En los siglos XIX y XX se desarrolló el movimiento descolonizador. Emergieron nuevos Estados en el foro internacional y proclamaron su soberanía política. Claro que eso no acabó con su dependencia. El comercio internacional es la vía para ese nuevo colonialismo con acento económico. La actual globalización engendrada por el neoliberalismo triunfante está arruinando aquellos países. Y la fosa que separa los países ricos de la tierra de los empobrecidos se ensancha cada vez más. En muchos casos, la alianza corrupta y corruptora de las voraces empresas capitalistas y los despóticos gobiernos locales están llevando a sus pueblos a una ruina total.

 

Dentro de esta situación planetaria, ¿puede extrañar a nadie que innumerables personas, empujadas por el hambre, la opresión y el señuelo de una vida mejor emigren del Sur hacia el rico Norte?. ¿Con qué desfachatez nos oponemos neciamente a ese fenómeno imparable?. ¿Cuán desmemoriados somos que olvidamos que del Occidente emigraron hacia esos países millones de personas sin visados ni ninguna clase de papeles?. ¿Hasta cuándo nos pretenderán engañar afirmando que son ciertas leyes de extranjería las que provocan el fenómeno con su efecto llamada y que para frenarlo debemos negarles a esos inmigrantes sus derechos fundamentales y tratarlos como a ganado o como a cosas?.

 

Ciertamente, las emigraciones tienen un costo humano en sufrimiento y desarraigo que no puede desconocerse. Debemos tratar de mitigarlo. Llegan aquí y con dificultades, legales y de otra índole, empiezan a abrirse camino. Las remesas de sus ahorros son en bastantes casos la principal fuente de ingresos de sus países de origen. Pero además su estancia nos proporciona a los naturales de los países de acogida beneficios incalculables. Para empezar, mejoran la pirámide población: son más jóvenes y tienen más hijos. Aumentan, si ejercen legalmente un trabajo el número de cotizantes y alivian la carga de los pasivos al sistema de seguridad social. Y si sabemos acogerlos con generosidad y apertura nos traerán las ventajas indudables de una sociedad mestiza.

 

Esto me recuerda la imagen que presencié en una librería: salían los niños y niñas, en dos filas y cogidos de la mano, acompañados de sus profesoras. Con su alegre impaciencia, se apresuraban a salir y les dijeron que esperasen pues les íban a dar un regalito en una bolsa. Oí que la maestra decía de los dos primeros: éste es ucraniano y el otro georgiano; en medio contemplé los rostros de dos criaturas con indudables rasgos orientales; más allá, también divisé una negrita y algún magrebí. El resto, serían riojanitos de nacimiento. Mi corazón se esponjó: si sabemos integrarlos tan cordialmente como aquella estampa docente, nuestra sociedad será más tolerante y solidaria.

 

Claro que un aluvión de emigraciones incontroladas puede crear problemas y situaciones alarmantes. Necesitamos una política de extranjería que no pivote exclusivamente sobre medidas policíacas y de control. Para empezar un gobierno que sea mínimamente justo ha de tomarlas las siguientes medidas económicas y políticas:

-Cancelar la deuda externa, pero de manera inteligente, evitando que ese dinero que ya no paguen no vaya a los bolsillos de tantos gobernantes corruptos sino que sirva para el desarrollo de sus pueblos.

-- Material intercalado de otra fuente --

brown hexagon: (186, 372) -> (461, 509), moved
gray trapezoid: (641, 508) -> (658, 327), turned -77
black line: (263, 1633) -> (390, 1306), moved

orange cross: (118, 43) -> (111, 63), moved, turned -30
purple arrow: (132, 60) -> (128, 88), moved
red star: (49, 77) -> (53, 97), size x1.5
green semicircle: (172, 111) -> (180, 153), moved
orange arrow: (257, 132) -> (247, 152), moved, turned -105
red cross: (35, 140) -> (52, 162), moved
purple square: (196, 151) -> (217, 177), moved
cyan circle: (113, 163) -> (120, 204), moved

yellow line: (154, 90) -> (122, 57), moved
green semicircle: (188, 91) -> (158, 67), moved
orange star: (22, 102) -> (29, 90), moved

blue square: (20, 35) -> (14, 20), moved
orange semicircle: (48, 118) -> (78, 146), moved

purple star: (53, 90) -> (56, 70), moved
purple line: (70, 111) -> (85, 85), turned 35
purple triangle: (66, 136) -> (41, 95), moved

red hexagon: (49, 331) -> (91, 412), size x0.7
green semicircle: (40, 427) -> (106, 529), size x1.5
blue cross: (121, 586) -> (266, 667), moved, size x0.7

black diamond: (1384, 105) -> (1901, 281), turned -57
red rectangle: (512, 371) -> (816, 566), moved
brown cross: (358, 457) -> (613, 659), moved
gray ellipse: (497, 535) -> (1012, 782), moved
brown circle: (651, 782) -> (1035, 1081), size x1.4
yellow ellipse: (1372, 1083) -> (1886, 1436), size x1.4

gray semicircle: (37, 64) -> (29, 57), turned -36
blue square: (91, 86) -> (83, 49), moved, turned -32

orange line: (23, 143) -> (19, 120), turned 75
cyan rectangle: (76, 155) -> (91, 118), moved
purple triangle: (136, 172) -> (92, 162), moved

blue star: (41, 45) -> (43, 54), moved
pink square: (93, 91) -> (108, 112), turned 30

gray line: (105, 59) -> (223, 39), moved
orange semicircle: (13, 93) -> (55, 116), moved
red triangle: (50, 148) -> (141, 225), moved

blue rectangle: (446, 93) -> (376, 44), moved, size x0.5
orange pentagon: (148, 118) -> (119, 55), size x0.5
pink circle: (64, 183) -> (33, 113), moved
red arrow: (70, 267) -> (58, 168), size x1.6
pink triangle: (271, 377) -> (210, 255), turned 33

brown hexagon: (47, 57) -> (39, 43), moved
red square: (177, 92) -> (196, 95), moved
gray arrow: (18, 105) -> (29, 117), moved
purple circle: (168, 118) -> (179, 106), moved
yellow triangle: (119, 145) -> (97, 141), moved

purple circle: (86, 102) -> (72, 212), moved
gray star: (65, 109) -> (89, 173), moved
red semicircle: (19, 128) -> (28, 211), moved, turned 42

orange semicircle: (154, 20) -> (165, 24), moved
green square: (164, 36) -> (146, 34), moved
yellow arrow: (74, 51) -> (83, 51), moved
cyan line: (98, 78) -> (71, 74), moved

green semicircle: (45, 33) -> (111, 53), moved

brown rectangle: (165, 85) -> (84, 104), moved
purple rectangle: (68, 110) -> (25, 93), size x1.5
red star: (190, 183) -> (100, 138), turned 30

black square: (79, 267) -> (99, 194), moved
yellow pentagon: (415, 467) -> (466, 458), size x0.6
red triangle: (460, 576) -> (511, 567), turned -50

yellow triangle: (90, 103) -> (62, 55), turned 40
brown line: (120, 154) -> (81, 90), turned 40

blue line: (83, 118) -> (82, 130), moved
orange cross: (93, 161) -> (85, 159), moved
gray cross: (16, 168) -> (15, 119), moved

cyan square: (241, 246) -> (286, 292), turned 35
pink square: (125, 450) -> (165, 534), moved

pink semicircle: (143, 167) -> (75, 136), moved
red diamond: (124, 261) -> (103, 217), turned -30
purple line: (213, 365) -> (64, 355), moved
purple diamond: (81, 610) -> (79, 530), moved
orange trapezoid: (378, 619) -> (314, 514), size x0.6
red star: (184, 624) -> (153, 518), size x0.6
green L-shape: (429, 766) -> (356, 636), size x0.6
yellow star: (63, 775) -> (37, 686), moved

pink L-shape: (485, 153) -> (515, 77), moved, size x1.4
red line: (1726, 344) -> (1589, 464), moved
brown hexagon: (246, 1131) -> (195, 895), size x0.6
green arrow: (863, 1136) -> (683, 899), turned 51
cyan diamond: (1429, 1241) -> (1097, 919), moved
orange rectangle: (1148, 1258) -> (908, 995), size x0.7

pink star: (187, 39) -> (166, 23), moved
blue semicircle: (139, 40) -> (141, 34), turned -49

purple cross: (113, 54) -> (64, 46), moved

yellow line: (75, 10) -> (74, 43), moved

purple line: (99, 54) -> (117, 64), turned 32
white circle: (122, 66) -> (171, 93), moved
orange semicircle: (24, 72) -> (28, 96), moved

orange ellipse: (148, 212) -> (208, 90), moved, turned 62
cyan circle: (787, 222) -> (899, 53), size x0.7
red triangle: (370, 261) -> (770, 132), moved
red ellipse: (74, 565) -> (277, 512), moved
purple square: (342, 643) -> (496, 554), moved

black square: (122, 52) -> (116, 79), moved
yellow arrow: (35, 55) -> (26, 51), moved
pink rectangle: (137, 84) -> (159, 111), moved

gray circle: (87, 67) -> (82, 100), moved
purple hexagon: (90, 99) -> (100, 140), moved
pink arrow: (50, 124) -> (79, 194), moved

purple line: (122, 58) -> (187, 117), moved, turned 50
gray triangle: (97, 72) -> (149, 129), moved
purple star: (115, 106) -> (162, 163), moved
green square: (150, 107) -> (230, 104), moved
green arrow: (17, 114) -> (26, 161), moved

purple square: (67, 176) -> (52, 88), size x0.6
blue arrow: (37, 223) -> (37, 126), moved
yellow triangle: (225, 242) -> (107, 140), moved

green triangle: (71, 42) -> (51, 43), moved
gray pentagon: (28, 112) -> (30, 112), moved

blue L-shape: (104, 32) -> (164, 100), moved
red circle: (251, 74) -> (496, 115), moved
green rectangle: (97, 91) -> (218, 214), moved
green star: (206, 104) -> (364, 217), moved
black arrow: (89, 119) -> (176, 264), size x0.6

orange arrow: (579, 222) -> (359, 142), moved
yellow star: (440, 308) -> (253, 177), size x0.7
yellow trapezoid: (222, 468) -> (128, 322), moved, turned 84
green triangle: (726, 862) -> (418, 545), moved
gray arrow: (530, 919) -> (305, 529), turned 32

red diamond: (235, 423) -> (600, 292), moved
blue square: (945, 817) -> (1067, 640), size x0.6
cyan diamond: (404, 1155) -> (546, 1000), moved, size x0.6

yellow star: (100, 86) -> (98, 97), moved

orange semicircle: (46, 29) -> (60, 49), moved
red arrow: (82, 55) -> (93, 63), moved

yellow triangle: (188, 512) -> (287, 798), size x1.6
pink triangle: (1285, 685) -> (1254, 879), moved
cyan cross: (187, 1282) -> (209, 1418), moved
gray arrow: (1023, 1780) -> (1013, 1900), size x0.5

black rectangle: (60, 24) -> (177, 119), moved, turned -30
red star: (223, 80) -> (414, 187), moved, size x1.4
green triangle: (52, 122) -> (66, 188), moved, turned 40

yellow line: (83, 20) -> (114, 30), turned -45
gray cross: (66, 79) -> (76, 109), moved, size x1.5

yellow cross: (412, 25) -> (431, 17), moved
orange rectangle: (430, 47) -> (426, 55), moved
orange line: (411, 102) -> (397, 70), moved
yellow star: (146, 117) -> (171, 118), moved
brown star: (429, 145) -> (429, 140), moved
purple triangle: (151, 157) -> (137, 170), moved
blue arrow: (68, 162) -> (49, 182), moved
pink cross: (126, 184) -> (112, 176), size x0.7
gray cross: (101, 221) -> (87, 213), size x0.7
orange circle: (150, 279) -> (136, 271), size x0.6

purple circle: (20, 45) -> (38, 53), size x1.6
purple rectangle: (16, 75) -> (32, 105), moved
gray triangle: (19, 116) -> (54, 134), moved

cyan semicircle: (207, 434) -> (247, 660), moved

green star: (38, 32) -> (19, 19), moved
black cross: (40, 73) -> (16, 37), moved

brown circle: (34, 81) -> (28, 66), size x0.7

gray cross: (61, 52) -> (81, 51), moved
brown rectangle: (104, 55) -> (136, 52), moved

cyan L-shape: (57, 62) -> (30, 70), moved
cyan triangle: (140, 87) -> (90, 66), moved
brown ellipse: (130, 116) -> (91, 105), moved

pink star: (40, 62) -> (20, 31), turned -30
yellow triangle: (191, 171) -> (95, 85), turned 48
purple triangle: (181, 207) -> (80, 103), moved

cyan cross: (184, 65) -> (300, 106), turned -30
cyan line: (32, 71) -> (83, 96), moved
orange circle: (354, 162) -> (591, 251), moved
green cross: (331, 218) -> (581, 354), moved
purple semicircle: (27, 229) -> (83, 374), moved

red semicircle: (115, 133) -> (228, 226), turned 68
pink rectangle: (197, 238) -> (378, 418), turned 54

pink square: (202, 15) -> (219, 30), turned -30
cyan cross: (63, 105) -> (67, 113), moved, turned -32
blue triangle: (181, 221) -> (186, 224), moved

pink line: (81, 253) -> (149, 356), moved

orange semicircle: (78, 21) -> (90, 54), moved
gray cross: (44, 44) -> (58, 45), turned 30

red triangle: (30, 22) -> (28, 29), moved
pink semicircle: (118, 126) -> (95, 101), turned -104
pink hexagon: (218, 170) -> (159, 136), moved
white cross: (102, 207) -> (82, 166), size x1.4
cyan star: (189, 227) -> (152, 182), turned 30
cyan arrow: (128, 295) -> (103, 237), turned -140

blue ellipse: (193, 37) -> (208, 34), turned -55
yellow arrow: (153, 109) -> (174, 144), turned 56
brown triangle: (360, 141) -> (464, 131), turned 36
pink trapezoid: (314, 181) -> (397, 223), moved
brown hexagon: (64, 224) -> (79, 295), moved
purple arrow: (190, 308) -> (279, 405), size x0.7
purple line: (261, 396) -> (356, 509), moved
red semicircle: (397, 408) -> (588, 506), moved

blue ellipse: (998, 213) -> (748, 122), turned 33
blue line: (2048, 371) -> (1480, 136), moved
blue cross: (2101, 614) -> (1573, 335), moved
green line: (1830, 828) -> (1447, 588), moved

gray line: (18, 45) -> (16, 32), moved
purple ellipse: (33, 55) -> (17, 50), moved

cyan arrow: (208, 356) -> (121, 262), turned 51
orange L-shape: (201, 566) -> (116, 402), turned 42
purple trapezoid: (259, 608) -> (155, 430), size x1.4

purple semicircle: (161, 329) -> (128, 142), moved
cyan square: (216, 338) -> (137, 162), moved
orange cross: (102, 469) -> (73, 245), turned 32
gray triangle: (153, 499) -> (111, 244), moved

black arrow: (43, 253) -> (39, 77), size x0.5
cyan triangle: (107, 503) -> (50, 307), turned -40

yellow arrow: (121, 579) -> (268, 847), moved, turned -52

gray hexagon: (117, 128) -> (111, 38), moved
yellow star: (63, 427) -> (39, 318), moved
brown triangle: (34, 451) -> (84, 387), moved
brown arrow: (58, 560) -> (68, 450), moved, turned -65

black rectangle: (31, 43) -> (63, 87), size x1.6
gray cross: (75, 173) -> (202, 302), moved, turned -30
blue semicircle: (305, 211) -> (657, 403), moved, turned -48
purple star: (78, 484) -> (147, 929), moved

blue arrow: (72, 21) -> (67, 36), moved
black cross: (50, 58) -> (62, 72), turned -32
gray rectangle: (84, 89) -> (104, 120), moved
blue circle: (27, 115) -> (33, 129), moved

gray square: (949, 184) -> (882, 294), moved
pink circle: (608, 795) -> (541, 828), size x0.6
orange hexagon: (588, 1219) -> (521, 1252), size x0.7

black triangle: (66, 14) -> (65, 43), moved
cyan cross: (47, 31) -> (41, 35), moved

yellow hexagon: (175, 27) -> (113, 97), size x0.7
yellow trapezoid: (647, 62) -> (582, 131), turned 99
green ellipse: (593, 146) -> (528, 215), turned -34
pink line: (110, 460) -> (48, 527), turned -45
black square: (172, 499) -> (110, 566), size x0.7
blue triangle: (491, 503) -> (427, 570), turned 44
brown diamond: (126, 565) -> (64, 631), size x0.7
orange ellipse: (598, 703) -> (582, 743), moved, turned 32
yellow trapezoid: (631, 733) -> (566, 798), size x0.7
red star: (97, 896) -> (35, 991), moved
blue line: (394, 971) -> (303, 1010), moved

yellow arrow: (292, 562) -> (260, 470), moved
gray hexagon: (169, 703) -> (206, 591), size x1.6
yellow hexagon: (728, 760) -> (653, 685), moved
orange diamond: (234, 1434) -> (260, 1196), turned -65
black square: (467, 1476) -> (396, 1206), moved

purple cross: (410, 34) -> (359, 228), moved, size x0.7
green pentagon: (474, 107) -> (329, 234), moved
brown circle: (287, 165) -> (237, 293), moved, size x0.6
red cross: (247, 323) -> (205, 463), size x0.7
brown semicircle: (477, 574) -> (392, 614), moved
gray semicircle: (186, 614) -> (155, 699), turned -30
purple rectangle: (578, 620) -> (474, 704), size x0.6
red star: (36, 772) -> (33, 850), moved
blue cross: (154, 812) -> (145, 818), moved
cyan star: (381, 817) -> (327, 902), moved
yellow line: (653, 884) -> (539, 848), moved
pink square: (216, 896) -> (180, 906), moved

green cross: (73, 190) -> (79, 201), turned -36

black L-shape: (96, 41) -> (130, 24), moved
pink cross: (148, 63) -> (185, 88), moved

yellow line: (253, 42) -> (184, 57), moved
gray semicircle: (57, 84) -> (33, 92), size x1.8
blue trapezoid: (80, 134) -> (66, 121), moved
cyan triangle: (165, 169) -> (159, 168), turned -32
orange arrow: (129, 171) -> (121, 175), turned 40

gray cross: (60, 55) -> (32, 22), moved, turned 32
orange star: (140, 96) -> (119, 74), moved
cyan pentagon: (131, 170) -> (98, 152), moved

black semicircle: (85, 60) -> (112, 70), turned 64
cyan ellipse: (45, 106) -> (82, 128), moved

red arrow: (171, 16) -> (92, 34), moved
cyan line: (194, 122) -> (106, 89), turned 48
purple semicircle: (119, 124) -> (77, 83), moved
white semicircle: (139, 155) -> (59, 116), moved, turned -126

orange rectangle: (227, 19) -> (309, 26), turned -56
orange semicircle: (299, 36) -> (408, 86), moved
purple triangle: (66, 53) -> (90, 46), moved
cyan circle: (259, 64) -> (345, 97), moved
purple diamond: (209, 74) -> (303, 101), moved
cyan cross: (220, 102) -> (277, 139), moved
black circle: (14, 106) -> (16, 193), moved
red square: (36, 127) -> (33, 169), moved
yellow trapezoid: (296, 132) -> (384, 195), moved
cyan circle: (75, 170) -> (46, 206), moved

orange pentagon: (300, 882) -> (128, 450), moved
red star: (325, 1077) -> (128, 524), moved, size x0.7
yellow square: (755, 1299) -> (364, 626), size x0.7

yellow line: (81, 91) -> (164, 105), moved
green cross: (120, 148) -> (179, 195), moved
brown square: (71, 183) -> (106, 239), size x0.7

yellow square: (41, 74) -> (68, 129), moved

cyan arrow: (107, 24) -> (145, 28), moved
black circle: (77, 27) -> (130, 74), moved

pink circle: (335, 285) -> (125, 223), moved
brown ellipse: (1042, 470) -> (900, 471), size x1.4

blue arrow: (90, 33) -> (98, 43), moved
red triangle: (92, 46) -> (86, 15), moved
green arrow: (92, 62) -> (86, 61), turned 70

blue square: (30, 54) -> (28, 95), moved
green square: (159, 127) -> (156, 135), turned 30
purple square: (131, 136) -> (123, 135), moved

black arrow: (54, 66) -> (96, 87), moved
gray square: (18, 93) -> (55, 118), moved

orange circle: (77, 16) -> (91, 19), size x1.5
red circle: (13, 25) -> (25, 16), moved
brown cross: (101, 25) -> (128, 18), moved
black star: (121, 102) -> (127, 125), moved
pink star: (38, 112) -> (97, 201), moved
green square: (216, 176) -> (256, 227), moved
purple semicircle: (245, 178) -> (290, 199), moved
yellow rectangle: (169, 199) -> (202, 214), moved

-Si somos partidarios del comercio libre, ir eliminando los aranceles que cobramos a los productos del tercer mundo.

-Practicar una ayuda al desarrollo de esos países con aportaciones públicas eficaces y promocionando  inversiones empresariales que respeten los derechos fundamentales de los nativos.

-Dejar de subsidiar productos occidentales de tal forma que la libre competencia juegue también en el comercio internacional.

-Dejar de vender armas, directa o indirectamente, a los países empobrecidos.

-Exigir a todos los gobiernos del Sur el respeto a los derechos humanos; claro que para ello hemos de empezar a practicarlos en nuestra propia casa. Debe acabarse la práctica occidental de apoyar tiranías que benefician a nuestras empresas.

 

Estas medidas son indispensables si de verdad queremos acabar con la primera causa de la emigración: el hambre. Puede que se juzguen utópicas. Y lo seguirán siendo mientras un solo voto de una persona concienciada vaya a un partido –llámese de derechas o izquierdas- que no las lleve a la práctica.

 

Además, claro, hay que tomar otras  medidas de inspección policial y laboral: la persecución implacable de las mafias que trafican con estas necesidades humanas. Ha de caer todo el peso de la ley sobre quienes, españoles o extranjeros, los transportan o quienes les explotan luego cuando han llegado a su destino.